Gedwongen samen blijven wonen?
Het huizentekort is een groot probleem, dat is algemeen bekend. In geval van echtscheiding of uit elkaar gaan, is er tenminste één nieuw huis nodig. Dat is al moeilijk voor elkaar te krijgen, omdat er vrijwel geen betaalbare (huur)huizen beschikbaar zijn en de financiële situatie er altijd op achteruit gaat bij een scheiding. Je hebt immers twee huishoudens te runnen in plaats van één, met een zelfde inkomen. Het afsluiten van een hypotheek is daardoor moeilijk. Het betalen van een hoge huur vaak ook.

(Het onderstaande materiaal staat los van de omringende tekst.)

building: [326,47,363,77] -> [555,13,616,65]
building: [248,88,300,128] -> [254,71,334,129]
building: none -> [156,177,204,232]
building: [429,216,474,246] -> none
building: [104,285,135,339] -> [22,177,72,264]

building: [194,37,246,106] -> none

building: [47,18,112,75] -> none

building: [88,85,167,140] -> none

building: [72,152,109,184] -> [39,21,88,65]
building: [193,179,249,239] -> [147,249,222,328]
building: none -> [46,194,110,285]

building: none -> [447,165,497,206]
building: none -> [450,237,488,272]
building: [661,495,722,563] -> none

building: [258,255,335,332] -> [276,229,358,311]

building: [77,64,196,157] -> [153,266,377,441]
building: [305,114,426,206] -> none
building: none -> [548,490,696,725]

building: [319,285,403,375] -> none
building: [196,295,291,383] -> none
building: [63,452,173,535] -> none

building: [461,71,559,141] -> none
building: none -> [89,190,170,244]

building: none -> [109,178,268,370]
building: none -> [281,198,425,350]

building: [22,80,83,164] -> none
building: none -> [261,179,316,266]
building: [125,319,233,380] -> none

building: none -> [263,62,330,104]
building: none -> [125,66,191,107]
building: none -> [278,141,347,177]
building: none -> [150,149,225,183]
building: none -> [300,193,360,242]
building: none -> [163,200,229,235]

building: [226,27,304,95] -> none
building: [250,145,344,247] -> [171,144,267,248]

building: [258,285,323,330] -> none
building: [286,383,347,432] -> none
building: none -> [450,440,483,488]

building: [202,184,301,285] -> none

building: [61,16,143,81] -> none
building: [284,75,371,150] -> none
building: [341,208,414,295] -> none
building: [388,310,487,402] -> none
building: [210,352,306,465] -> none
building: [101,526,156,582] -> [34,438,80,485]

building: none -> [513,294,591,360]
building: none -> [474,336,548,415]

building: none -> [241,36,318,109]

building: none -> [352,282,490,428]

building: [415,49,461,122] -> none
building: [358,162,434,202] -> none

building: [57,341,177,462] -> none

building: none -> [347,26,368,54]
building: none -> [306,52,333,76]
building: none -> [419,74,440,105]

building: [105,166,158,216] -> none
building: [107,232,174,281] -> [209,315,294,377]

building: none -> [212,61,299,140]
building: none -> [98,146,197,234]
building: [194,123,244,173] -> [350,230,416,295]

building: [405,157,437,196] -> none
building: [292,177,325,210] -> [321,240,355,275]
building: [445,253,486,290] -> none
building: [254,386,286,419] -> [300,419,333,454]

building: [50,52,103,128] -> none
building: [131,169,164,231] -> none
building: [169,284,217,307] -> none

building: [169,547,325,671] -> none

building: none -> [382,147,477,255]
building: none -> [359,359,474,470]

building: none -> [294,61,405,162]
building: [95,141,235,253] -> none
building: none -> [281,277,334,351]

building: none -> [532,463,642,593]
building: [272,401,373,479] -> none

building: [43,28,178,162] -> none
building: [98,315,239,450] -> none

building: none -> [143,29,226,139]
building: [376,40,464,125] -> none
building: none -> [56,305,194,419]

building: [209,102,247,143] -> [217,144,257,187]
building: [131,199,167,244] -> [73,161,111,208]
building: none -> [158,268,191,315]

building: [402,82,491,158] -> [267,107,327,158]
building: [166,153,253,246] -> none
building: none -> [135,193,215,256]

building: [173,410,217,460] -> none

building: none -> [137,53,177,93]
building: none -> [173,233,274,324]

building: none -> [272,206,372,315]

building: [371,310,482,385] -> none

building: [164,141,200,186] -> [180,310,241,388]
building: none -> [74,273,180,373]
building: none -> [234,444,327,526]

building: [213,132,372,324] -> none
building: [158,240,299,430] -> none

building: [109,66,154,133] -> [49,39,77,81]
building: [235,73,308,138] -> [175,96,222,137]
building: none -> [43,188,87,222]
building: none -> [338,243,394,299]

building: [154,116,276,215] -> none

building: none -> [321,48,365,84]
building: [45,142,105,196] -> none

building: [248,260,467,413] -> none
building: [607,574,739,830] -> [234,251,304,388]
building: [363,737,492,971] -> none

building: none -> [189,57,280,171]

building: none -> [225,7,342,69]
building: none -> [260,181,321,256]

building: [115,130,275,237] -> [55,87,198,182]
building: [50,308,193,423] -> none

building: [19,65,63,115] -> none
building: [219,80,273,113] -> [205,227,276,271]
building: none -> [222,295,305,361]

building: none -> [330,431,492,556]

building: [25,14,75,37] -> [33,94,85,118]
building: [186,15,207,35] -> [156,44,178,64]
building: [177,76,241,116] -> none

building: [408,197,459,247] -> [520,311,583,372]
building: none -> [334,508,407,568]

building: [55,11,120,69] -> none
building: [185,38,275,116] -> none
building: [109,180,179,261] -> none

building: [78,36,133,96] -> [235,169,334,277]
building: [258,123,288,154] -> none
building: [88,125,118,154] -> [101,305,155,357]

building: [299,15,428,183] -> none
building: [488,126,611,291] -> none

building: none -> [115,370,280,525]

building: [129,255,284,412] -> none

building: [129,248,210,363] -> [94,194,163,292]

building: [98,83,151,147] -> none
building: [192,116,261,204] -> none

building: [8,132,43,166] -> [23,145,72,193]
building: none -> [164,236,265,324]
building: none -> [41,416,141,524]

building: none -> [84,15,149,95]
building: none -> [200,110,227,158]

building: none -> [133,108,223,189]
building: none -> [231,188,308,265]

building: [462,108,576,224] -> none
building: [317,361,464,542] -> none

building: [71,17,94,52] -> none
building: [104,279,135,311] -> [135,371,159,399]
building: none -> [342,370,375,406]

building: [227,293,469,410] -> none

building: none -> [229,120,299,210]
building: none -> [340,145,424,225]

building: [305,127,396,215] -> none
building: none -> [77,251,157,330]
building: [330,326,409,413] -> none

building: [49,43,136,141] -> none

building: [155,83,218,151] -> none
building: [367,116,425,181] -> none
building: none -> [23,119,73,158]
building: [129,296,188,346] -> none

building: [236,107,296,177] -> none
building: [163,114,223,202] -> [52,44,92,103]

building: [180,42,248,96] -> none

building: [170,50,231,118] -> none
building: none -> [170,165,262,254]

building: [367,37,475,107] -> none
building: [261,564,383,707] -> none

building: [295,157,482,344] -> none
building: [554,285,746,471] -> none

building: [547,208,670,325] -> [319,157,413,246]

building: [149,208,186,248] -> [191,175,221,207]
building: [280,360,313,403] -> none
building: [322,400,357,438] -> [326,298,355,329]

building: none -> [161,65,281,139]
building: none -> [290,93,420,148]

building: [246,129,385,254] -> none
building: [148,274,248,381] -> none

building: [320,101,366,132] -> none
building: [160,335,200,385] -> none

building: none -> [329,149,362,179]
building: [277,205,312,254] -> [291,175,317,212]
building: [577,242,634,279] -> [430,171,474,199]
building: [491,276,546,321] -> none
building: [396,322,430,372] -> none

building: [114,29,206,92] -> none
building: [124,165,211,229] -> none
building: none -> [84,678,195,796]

Maar als ouders de zorg over de kinderen delen, dan ben je ook nog gebonden aan dezelfde woonplaats en woon je liefst in die plaats niet heel ver uit elkaar, zodat de kinderen in een zelfde omgeving kunnen blijven. Bovendien mag je zonder toestemming van de andere ouder niet eens heel ver weg gaan wonen met de kinderen.
Dat de woningmarkt ouders belemmert om te scheiden is dan ook zeker waar.
Maar als ze ouders besluiten om te gaan scheiden, omdat ze elkaar letterlijk het kot uitvechten, dan is het probleem nog groter. Wij zien in onze praktijk helaas ook zaken waarin de ouders niet veel anders kunnen dan ruziën. Dat is triest, maar wel de stand van zaken. De kinderen zitten bij deze ruzies. Er is geen ander huis beschikbaar. Nu dreigt uithuisplaatsing van de kinderen, omdat deze situatie niet in belang van de kinderen is. Zij zijn de dupe.
We kunnen de situatie op de huizenmarkt niet beïnvloeden. We kunnen wel (blijven) proberen om samen naar een passende oplossing voor scheidende ouders en vooral hun kinderen te zoeken.